Nella ottava puntata di "Montague" abbiamo parlato di strip club culture... ma di cos'altro avremmo potuto parlare?
La serata al club di Paper Boi è, di fatto, rovinata dalla presenza di Marcus Miles, un giocatore degli Atlanta Hawks (il team NBA della città) che è più ricco, più cool e più famoso di lui. Marcus Miles in realtà non esiste - nonostante esistano tantissimi giocatori, James Harden in primis, molto noti nei club e strip club degli Stati Uniti del Sud - ma all'interno dello show Darius mostra ad Alfred una foto dal suo profilo Instagram in cui Miles è poggiato sulla sua macchina invisibile. «Non è neanche reale», dice allora Alfred, «sì, è un qualche tipo di prototipo», gli risponde Darius, continuando a scrollare un profilo Instagram che esiste realmente, ed è stato aperto proprio il giorno in cui è andata in onda negli Stati Uniti l'ottava puntata di Atlanta.
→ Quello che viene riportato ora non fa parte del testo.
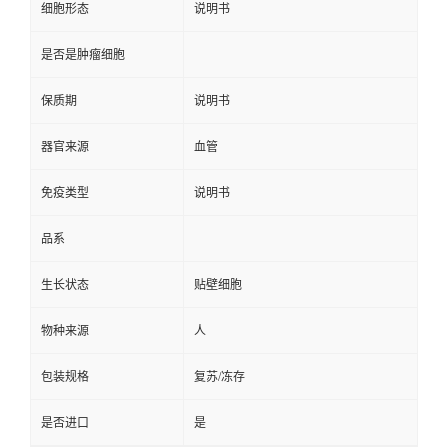
细胞形态
说明书
是否是肿瘤细胞
保质期
说明书
器官来源
血管
免疫类型
说明书
品系
生长状态
贴壁细胞
物种来源
人
包装规格
复苏/冻存
是否进口
是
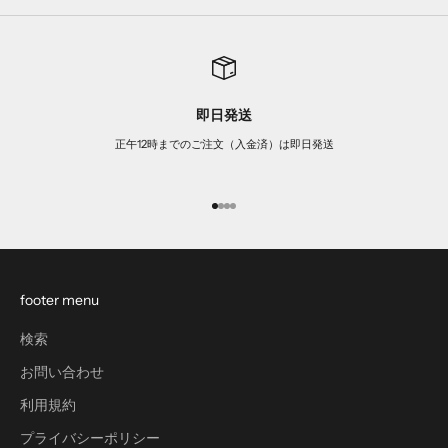
即日発送
正午12時までのご注文（入金済）は即日発送
I18n Error: Missing interpolation v
I18n Error: Missing interpolation 
I18n Error: Missing interpolation
I18n Error: Missing interpolatio
footer menu
検索
お問い合わせ
利用規約
プライバシーポリシー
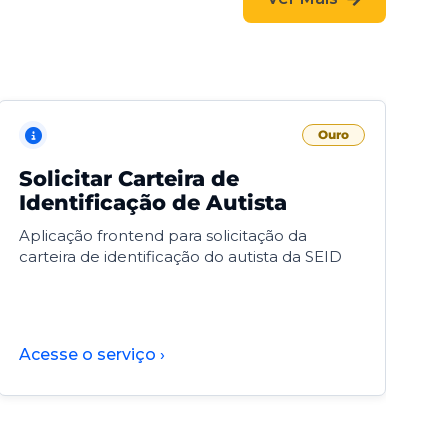
Ouro
Solicitar Carteira de
V
Identificação de Autista
F
Aplicação frontend para solicitação da
V
carteira de identificação do autista da SEID
F
d
d
Acesse o serviço ›
A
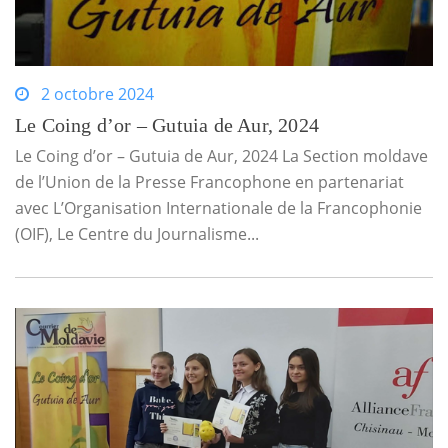
2 octobre 2024
Le Coing d’or – Gutuia de Aur, 2024
Le Coing d’or – Gutuia de Aur, 2024 La Section moldave
de l’Union de la Presse Francophone en partenariat
avec L’Organisation Internationale de la Francophonie
(OIF), Le Centre du Journalisme...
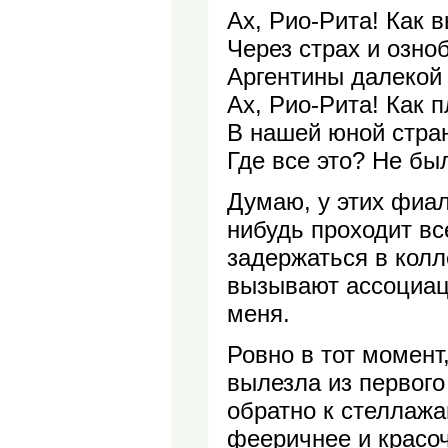
Ах, Рио-Рита! Как 
Через страх и озноб
Аргентины далекой 
Ах, Рио-Рита! Как 
В нашей юной стра
Где все это? Не был
Думаю, у этих фиало
нибудь проходит вс
задержаться в колл
вызывают ассоциаци
меня.
Ровно в тот момент
вылезла из первого
обратно к стеллажа
фееричнее и красоч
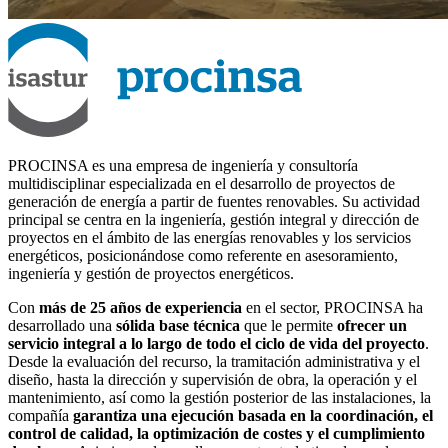
PROCINSA es una empresa de ingeniería y consultoría
multidisciplinar especializada en el desarrollo de proyectos de
generación de energía a partir de fuentes renovables. Su actividad
principal se centra en la ingeniería, gestión integral y dirección de
proyectos en el ámbito de las energías renovables y los servicios
energéticos, posicionándose como referente en asesoramiento,
ingeniería y gestión de proyectos energéticos.
Con
más de 25 años de experiencia
en el sector, PROCINSA ha
desarrollado una
sólida base técnica
que le permite
ofrecer un
servicio integral a lo largo de todo el ciclo de vida del proyecto
.
Desde la evaluación del recurso, la tramitación administrativa y el
diseño, hasta la dirección y supervisión de obra, la operación y el
mantenimiento, así como la gestión posterior de las instalaciones, la
compañía
garantiza una ejecución basada en la coordinación, el
control de calidad, la optimización de costes y el cumplimiento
Alla fine dell'episodio, quando tutti oramai sembrano essersi rassegnati all'esito della serata, scoppia una sparatoria e tutti si mettono in macchina. Compreso Marcus Miles, che scappa via stendendo più d'una persona. Il colpo di scena è tipico del surrealismo di Atlanta: quel momento è rientrato in tantissime classifiche dei "migliori momenti di Atlanta": «L'auto invisibile è una variante di qualcosa chiamato "brick joke": un paio di battute in cui la prima imposta un elemento irrisolto che ritorna come battuta finale della seconda, idealmente dopo che l'ascoltatore se ne è dimenticato», ha scritto James Poniewozik sul NYT, mentre su The Ringer Lindsay Zoladz scrive: «Era una sottile dichiarazione di intenti per gli spettatori più attenti: questo è uno spettacolo che trova un umorismo cupo nelle stronzate, uno spettacolo che ascolta i pazzi. Questo è uno spettacolo che crede, così silenziosamente, nella magia». Non esiste una vera e propria spiegazione della macchina invisibile, se non da ritrovare in quel filone di surrealismo nero (o afrosurrealismo) che, proprio negli anni in cui Atlanta diventava la serie preferita d'America ha trovato il suo spazio a Hollywood e in TV. Ma questa, come sapete, è un'altra storia.
Montague per oggi finisce qui, ci risentiamo tra due settimana per parlare - più o meno - del nono episodio di Atlanta, uno dei miei preferiti.